▶ Work instructions
Count the lines in the records that contain the string "absurden", treating uppercase and lowercase as different. Give only the number.

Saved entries
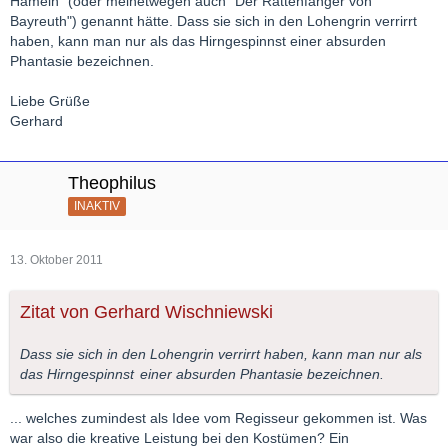
Hameln" (oder meinetwegen auch "Der Rattenfänger von
Bayreuth") genannt hätte. Dass sie sich in den Lohengrin verrirrt
haben, kann man nur als das Hirngespinnst einer absurden
Phantasie bezeichnen.
Liebe Grüße
Gerhard
Theophilus
INAKTIV
13. Oktober 2011
Zitat von Gerhard Wischniewski
Dass sie sich in den Lohengrin verrirrt haben, kann man nur als
das
Hirngespinnst
einer absurden Phantasie bezeichnen.
... welches zumindest als Idee vom Regisseur gekommen ist. Was
war also die kreative Leistung bei den Kostümen? Ein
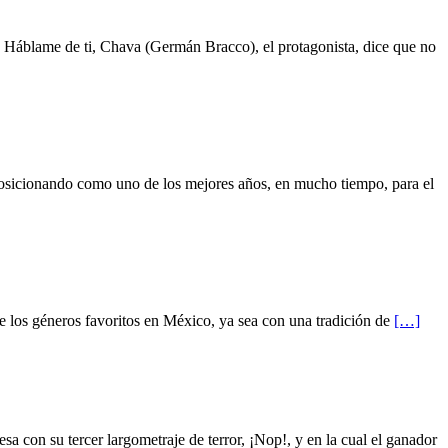
Háblame de ti, Chava (Germán Bracco), el protagonista, dice que no
osicionando como uno de los mejores años, en mucho tiempo, para el
 los géneros favoritos en México, ya sea con una tradición de
[…]
con su tercer largometraje de terror, ¡Nop!, y en la cual el ganador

▶ Final answer
2